LAWS(ORI)-1962-1-6

BENUDHAR SAHU AND ANR. Vs. THE STATE

Decided On January 05, 1962
Benudhar Sahu And Anr. Appellant
V/S
THE STATE Respondents

JUDGEMENT

(1.) THIS is a revision against the judgment of the Sub -divisional Magistrate, Kamakshyanagar, convicting the Petitioners under Section 7 of the Untouchability (Offences) Act, 1955, and sentencing them to pay a fine of Rs. 25/ - each. The allegations against them, which have been believed by the lower court were that when two pano boys named Ramesh Patra (P.W. 4) and Bilas Patra (P.W. 5) of village Sriseshapur went to draw water from a well in that village they were prevented by the Petitioners. It was further alleged that when a Teacher of the local School named Gobind Chandra Mullik (P.W. 1) took up the cause of the two boys and accompanied them to the well again, the Petitioners abused him saying that as the boys were Panos they could not draw water from the well.
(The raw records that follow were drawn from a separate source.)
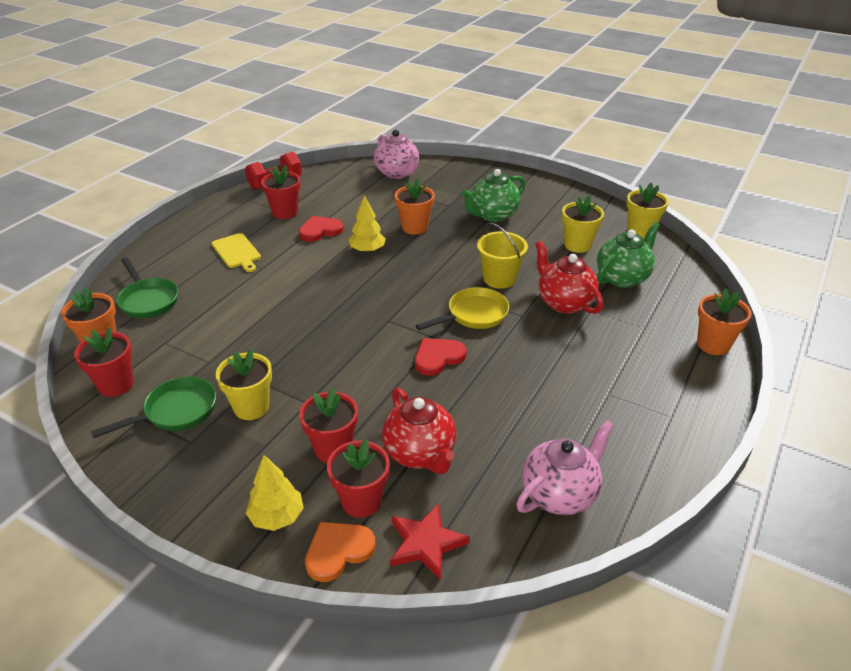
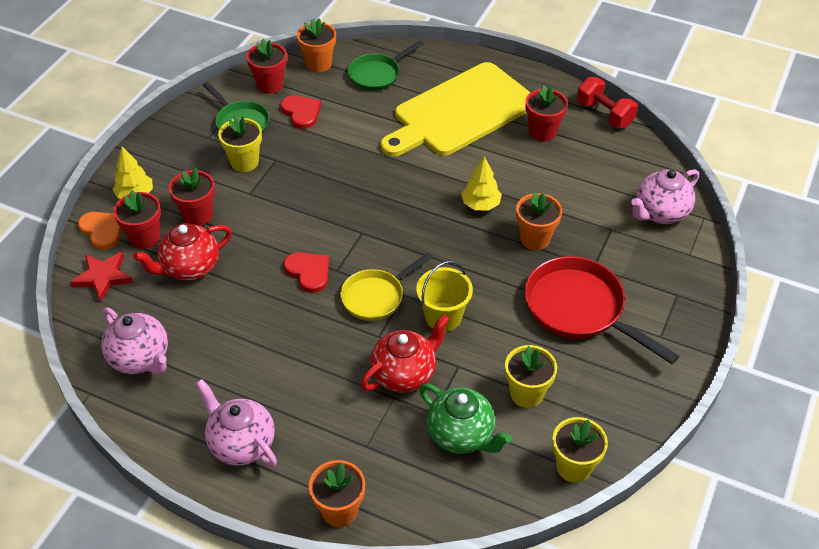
camera: 85 degrees right, 10 degrees up
(237, 252) = (461, 112): yellow cutting board -> yellow cutting board, size x2.44
(320, 230) = (512, 164): red heart -> red heart (301, 112)
(474, 315) = (376, 297): yellow pan -> yellow pan turned 90 degrees clockwise
(493, 215) = (579, 309): green teapot -> red pan
(659, 406) = (241, 444): none -> pink teapot

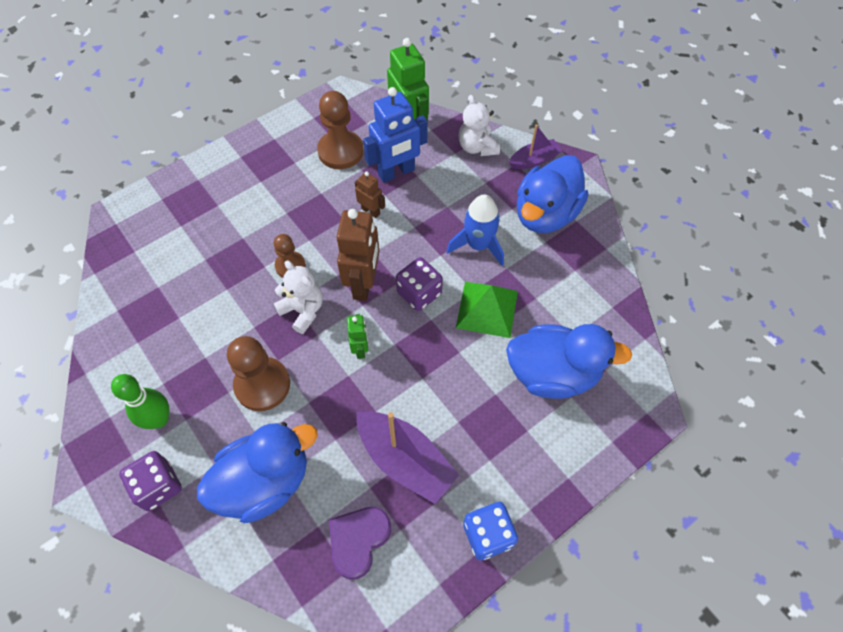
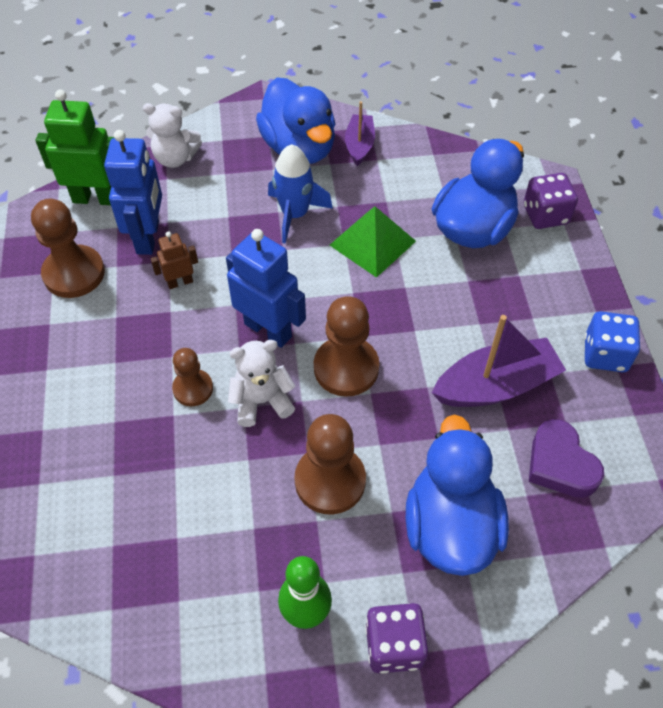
camera: 60 degrees left, 5 degrees down
(360, 348) = (346, 368): green robot -> brown pawn
(363, 283) = (268, 330): brown robot -> blue robot
(419, 293) = (315, 288): purple dice -> purple dice (545, 215)
(534, 160) = (230, 125): purple boat -> purple boat (359, 145)

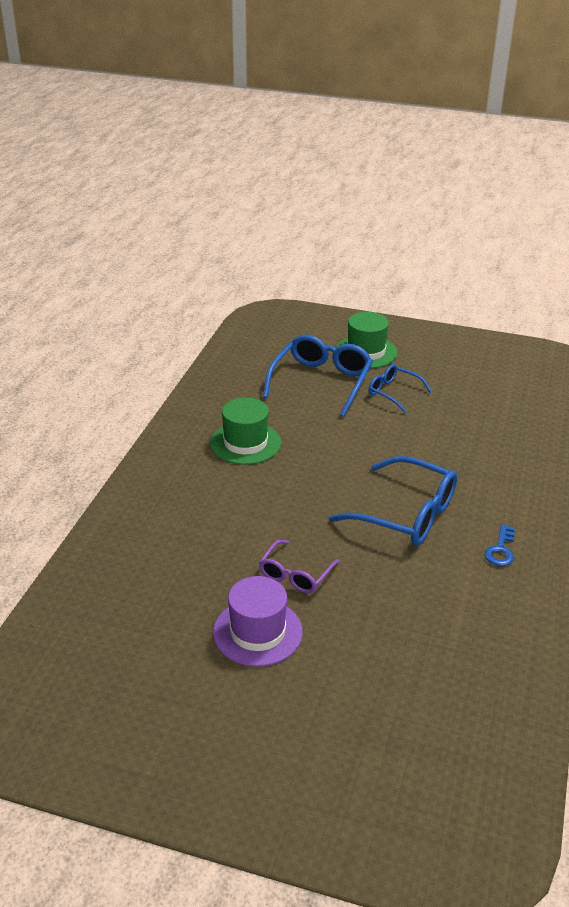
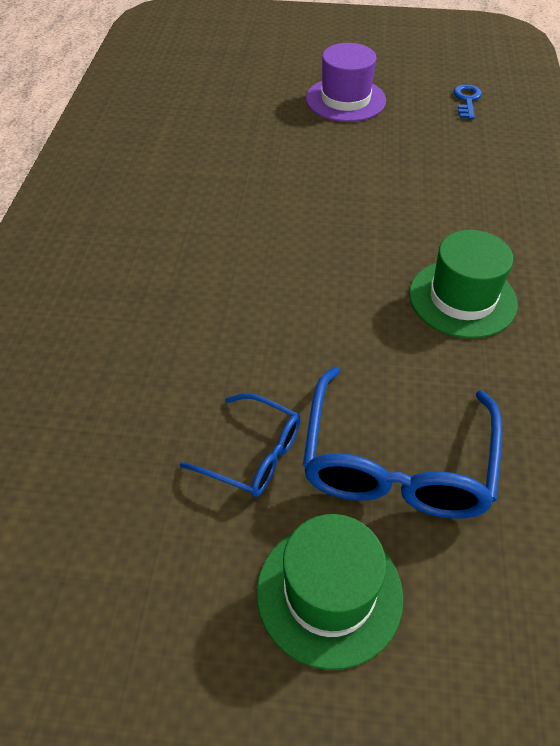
camera: 170 degrees right, 15 degrees up
(295, 574) = (328, 146): purple glasses -> none
(406, 514) = (218, 222): blue glasses -> none
(501, 549) = (109, 195): blue key -> blue key (467, 100)

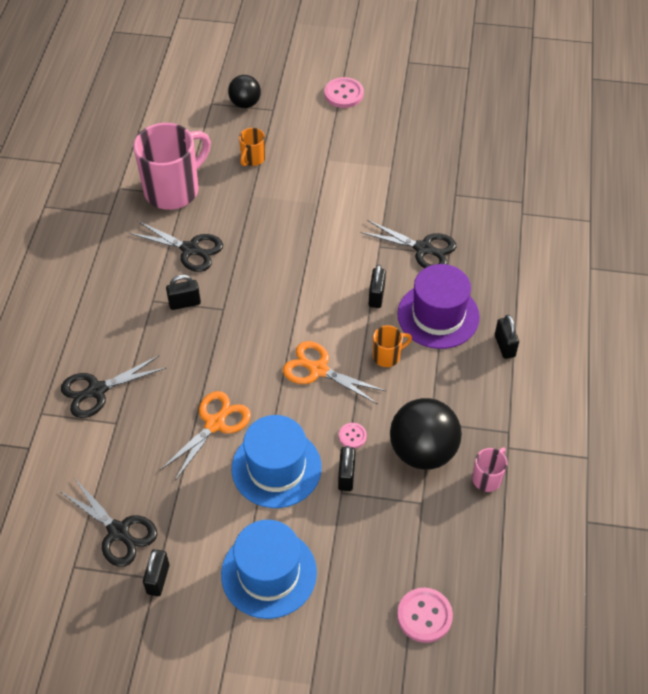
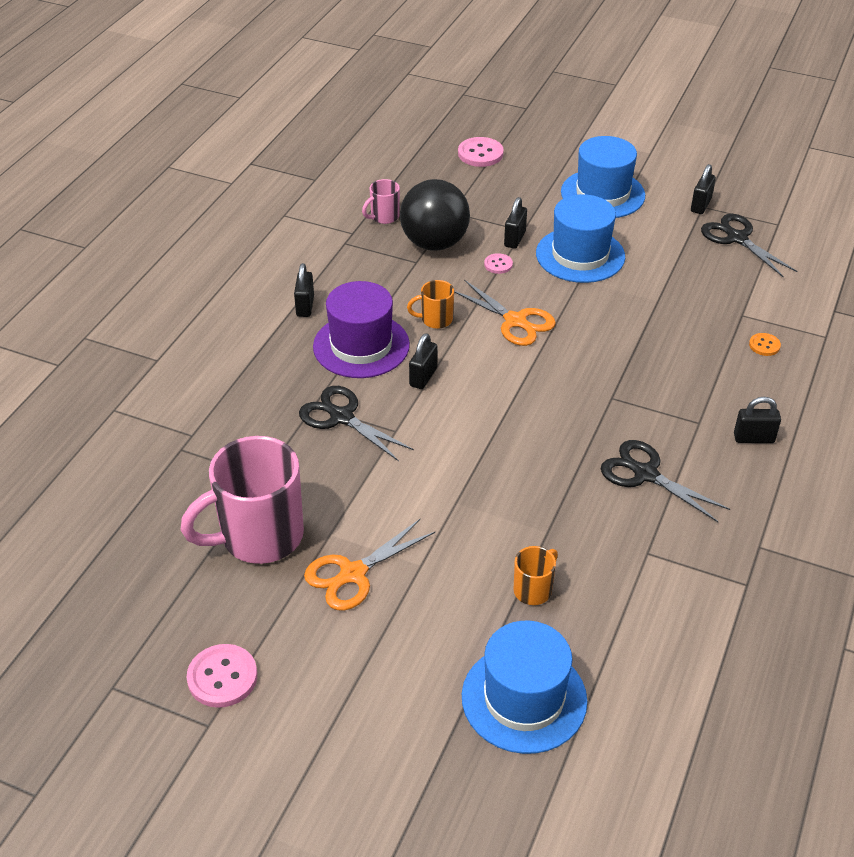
camera: 165 degrees left, 10 degrees down
(97, 390) = (764, 345): black scissors -> orange button
(173, 190) = (662, 563): pink mug -> pink mug (259, 536)
(184, 303) = (658, 412): black padlock -> black padlock (753, 438)
(215, 424) = (636, 296): orange scissors -> orange scissors (353, 574)
(245, 103) = (524, 698): black ball -> blue hat
(344, 94) = (349, 680): pink button -> pink button (222, 677)

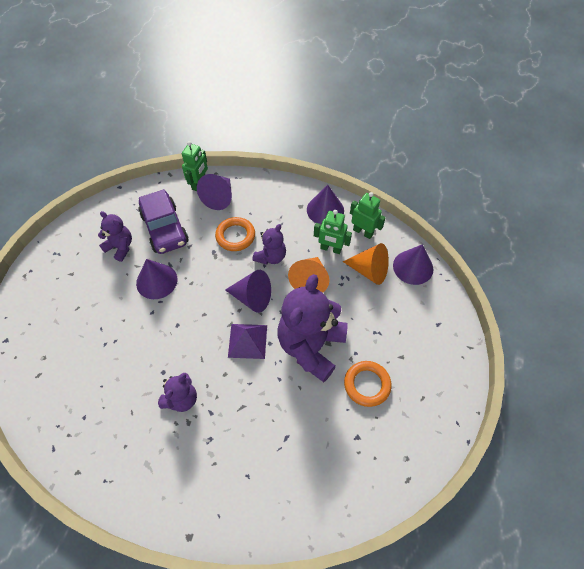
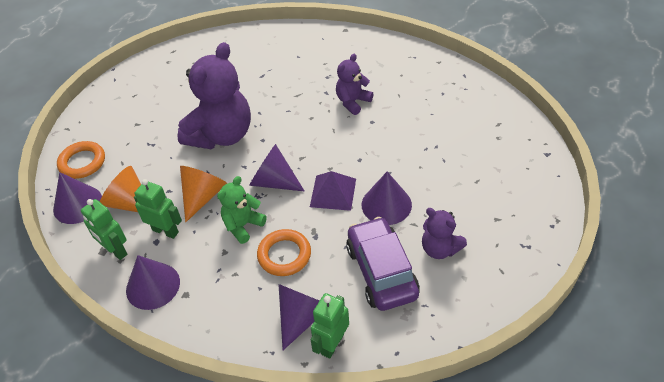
camera: 170 degrees left, 10 degrees down
(247, 341) = (285, 142): purple pyramid -> purple pyramid (333, 192)
(271, 257) = (243, 225): purple teddy bear -> green teddy bear
(367, 384) = (179, 105): orange ring -> orange ring (82, 162)

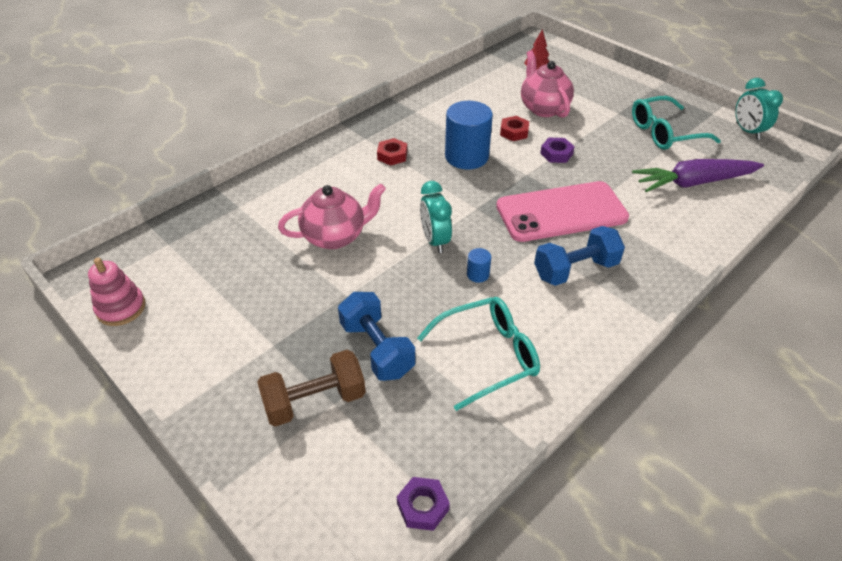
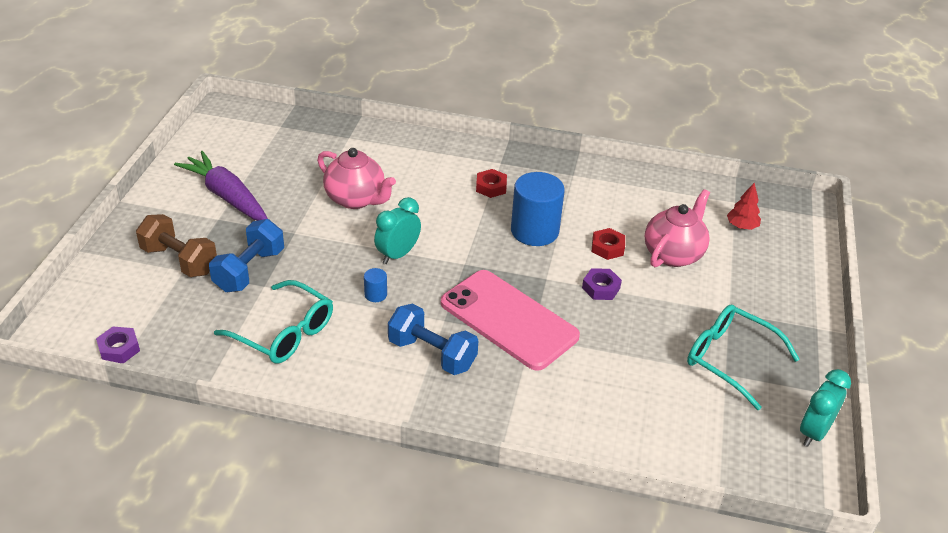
camera: 55 degrees right, 5 degrees down
(121, 308) = (204, 138): pink stacking toy -> none
(693, 183) = (654, 406): purple carrot -> purple carrot (227, 196)

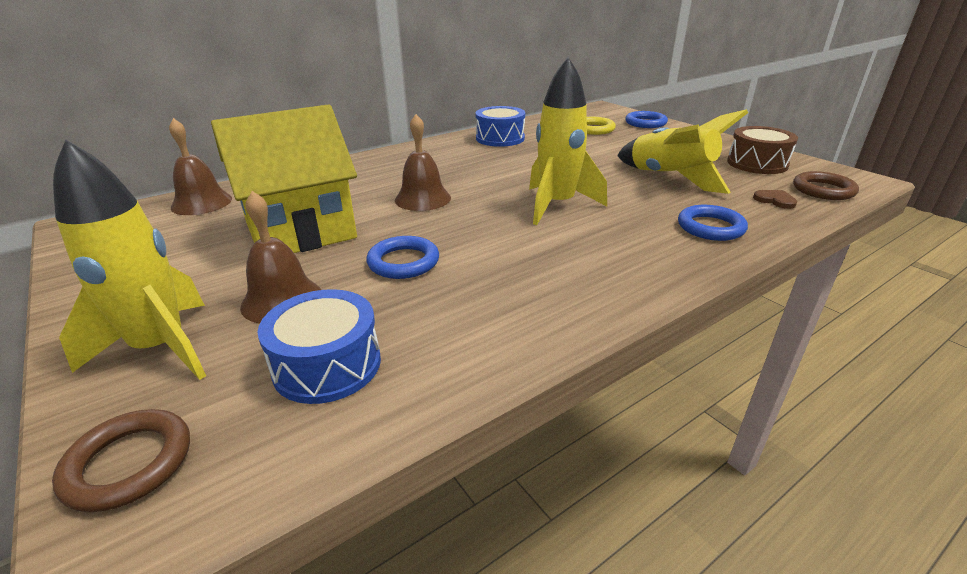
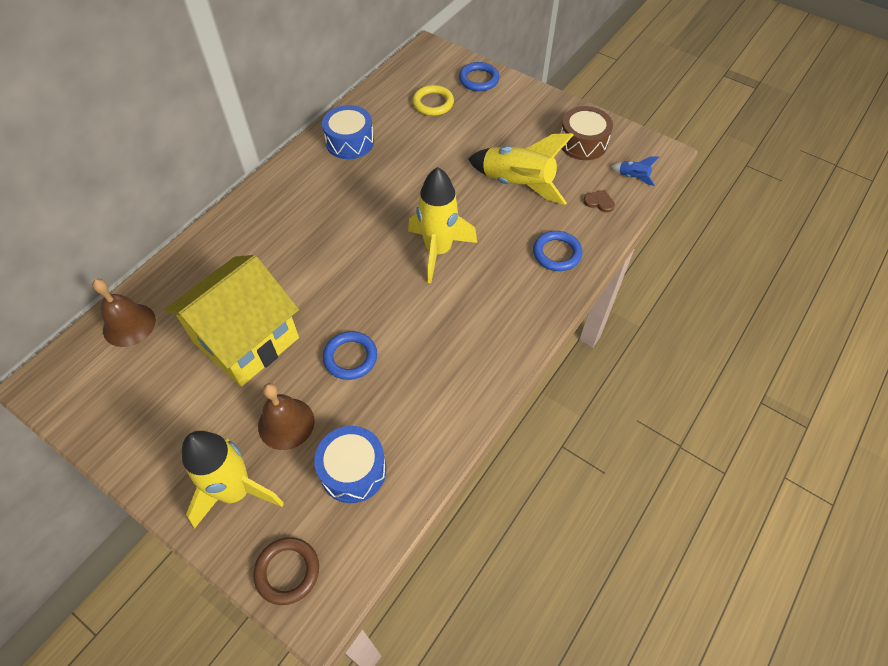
camera: 20 degrees left, 25 degrees up
(422, 198) = (324, 268): brown bell -> none
(823, 190) = (633, 177): brown ring -> blue rocket

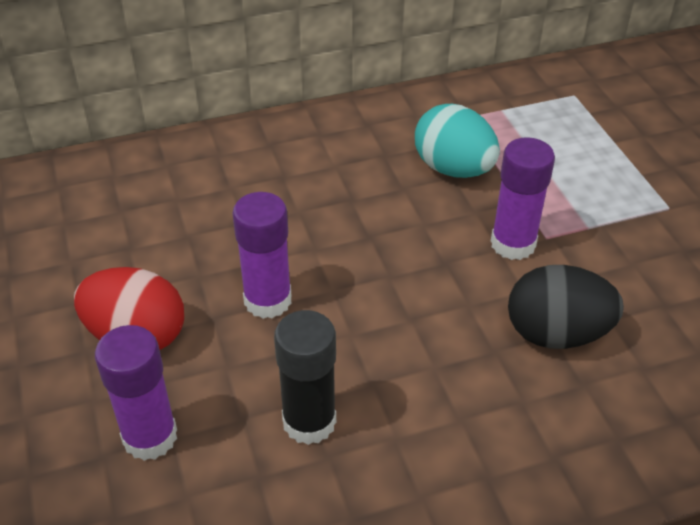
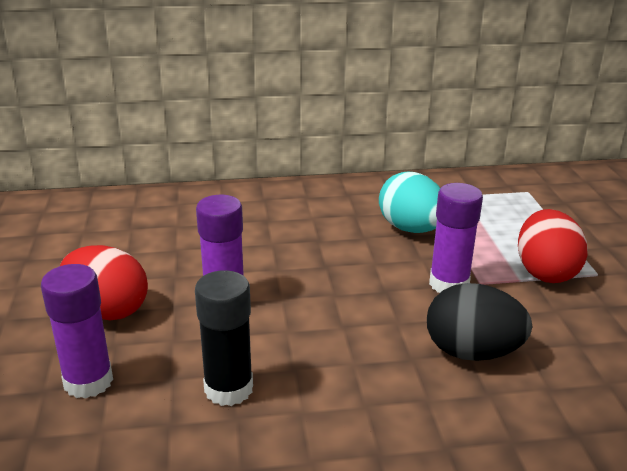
camera: 10 degrees right, 15 degrees down
(613, 213) = (545, 272): none -> red egg

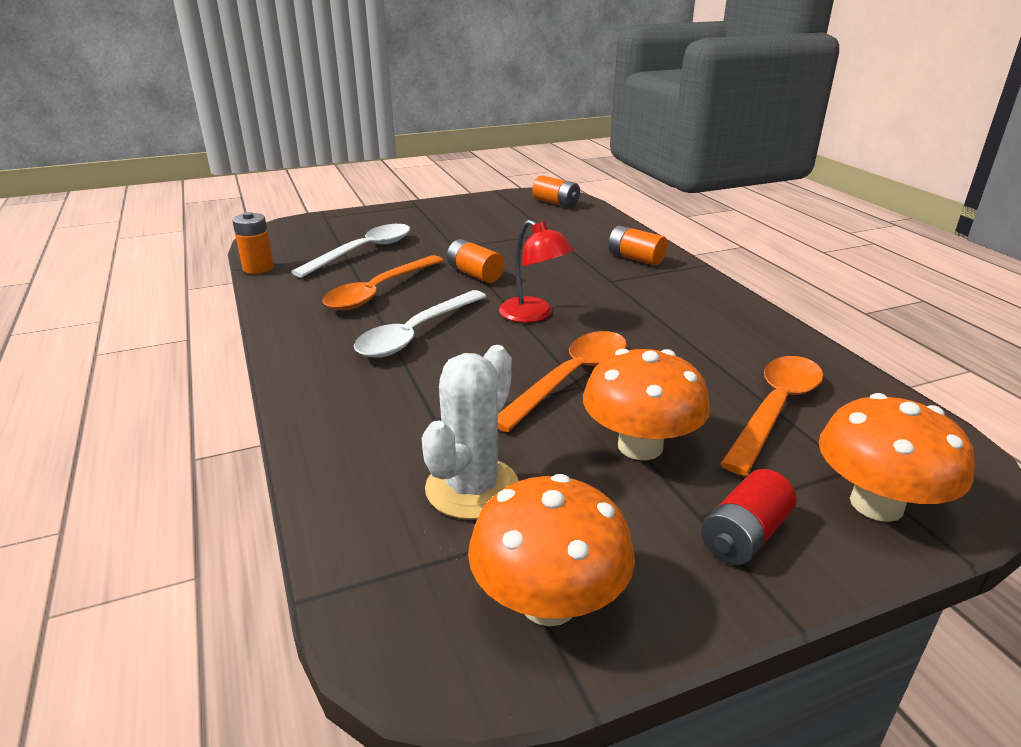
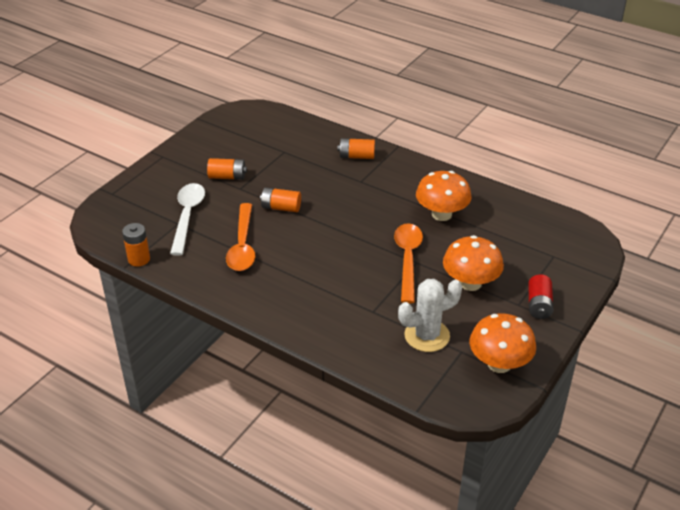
camera: 35 degrees left, 10 degrees up
(416, 334) = (302, 266): white spoon -> none
(472, 488) = (427, 336): white cactus -> white cactus turned 75 degrees clockwise
(534, 315) = (348, 226): red lamp -> none
(556, 203) = (255, 118): orange battery -> orange battery (227, 177)
(775, 409) = (505, 238): orange spoon -> none
(876, 504) = (571, 268): orange mushroom -> orange mushroom (441, 214)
An information was in due course lodged at the Police Station on the basis of which charge sheet was submitted.

(2.) THE Petitioners stated that the well belonged to Petitioner Benudhar Sahu and that when the two Pano boys went to draw water from the well they had with them very dirty pitchers which he did not allow them to use for that purpose. He further stated that he himself volunteered to get a bucket and rope for the boys to draw water, but by that time the boys had left the place.

(3.) AS the main offence dealt with the prohibition of the two boys from drawing water from the well in question, the appropriate penal section was Section 4(iv) of the aforesaid Act and not Section 7 which is a residuary section. The allegation about the Petitioners abusing the boys on the ground that they were Pano was ancillary to the main offence of preventing them from drawing water from the well. But a scrutiny of Section 4(iv) of the Act shows that the practice of untouchability which is made penal is to the practice of preventing the use of or access to a well or any other watering place to which a person has a right of use or access. A private well of an owner will obviously not come within the scope of this clause, and it is open to the owner to regulate the use of his well by co -villagers, and merely because he was permitting other people in the village to draw water from his well, it cannot be said that every villager had a right of access to or right to use the well. The prosecution must affirmatively establish that the public had a right of access to or use of the well in question before the offence can be said to have been established. On this crucial question there is practically no evidence on the side of the prosecution. On the other hand, several prosecution witnesses admitted, in cross examination, that Petitioner Benudhar dug the well and the defence witnesses have further stated that the well belonged to Benudhar and that though he was allowing some of the villagers to draw water from it that was done with his permission. Hence no offence under Section 4(iv) of the Untouchability (Offence) Act can be said to have been made out in the circumstances of this case.